* Requirement: Please turn the records below into a numbered list with one line per item. Leave out the blank lines and the pictures.
━━ Records provided ━━
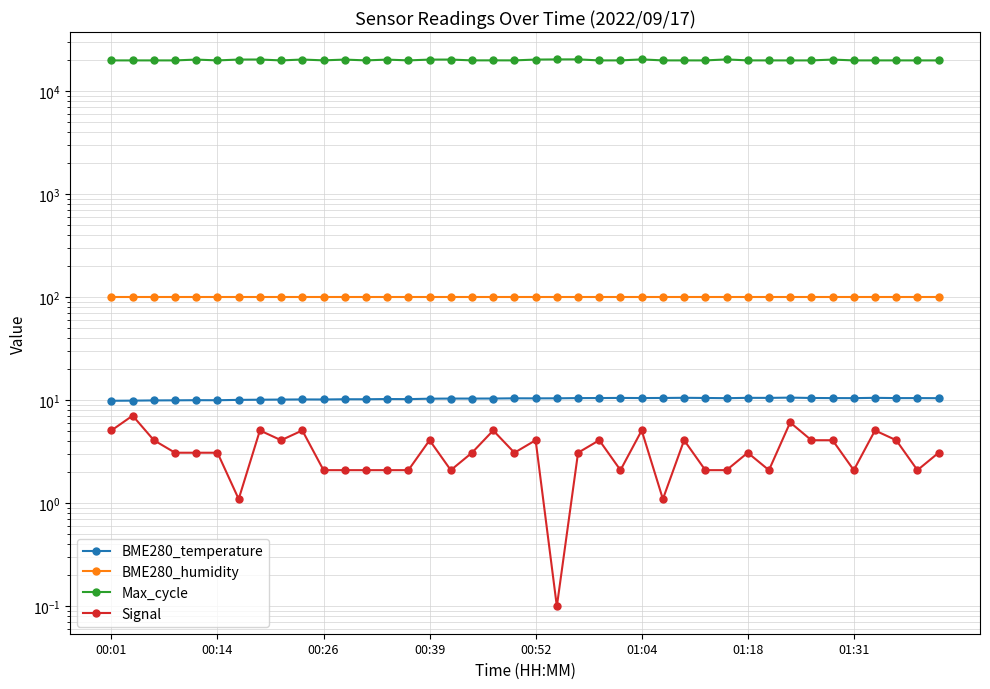

What position from the left is 31?

32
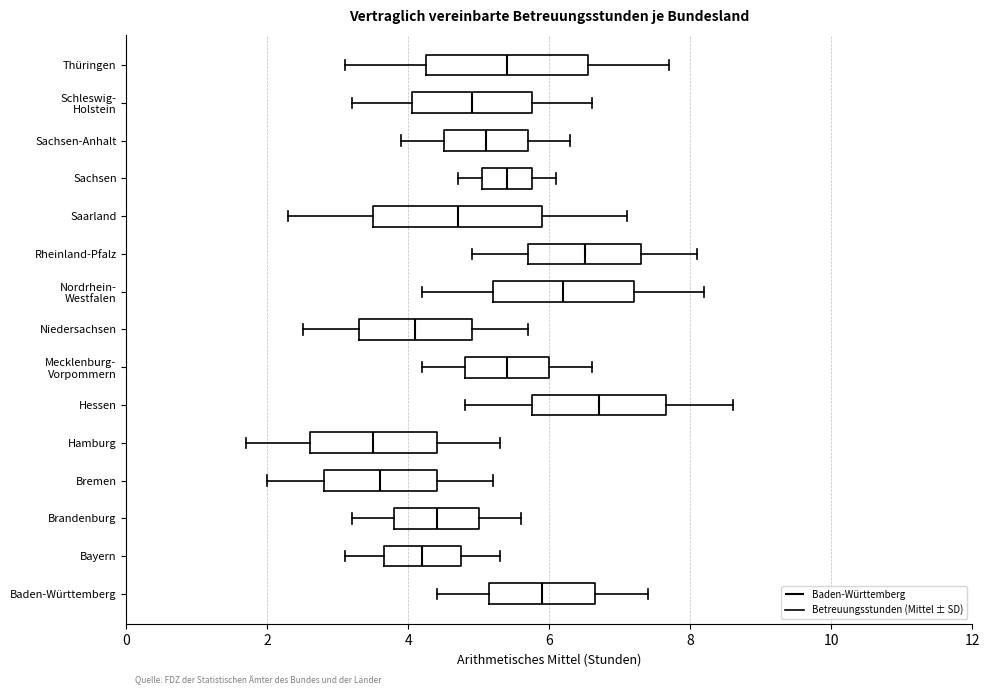

Where is the right edge of the box for Niedersachsen on the x-axis? The values are not printed on the chart, so give them approximately, as read against the axis.

5.0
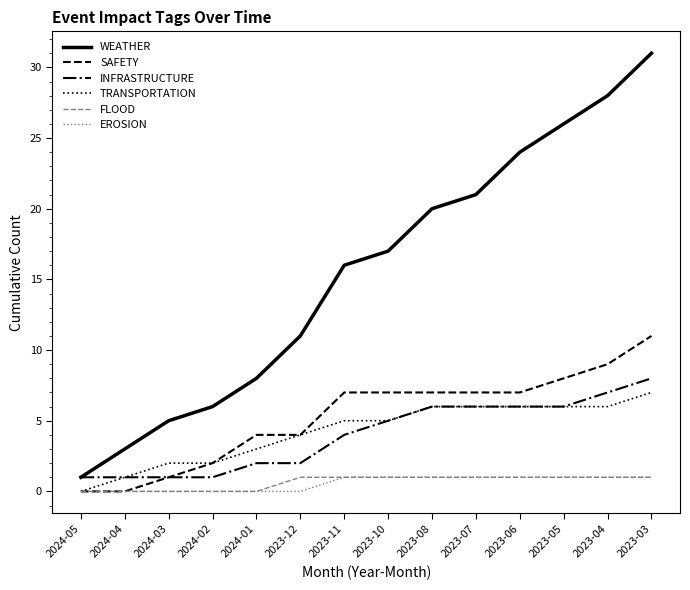

What is the difference between the INFRASTRUCTURE values at 2023-10 and 2023-05?

1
━━━
* Exercise answer:
1. What position from the left is 31?
2. 32
3. Where is the right edge of the box for Niedersachsen on the x-axis? The values are not printed on the chart, so give them approximately, as read against the axis.
4. 5.0
5. What is the difference between the INFRASTRUCTURE values at 2023-10 and 2023-05?
6. 1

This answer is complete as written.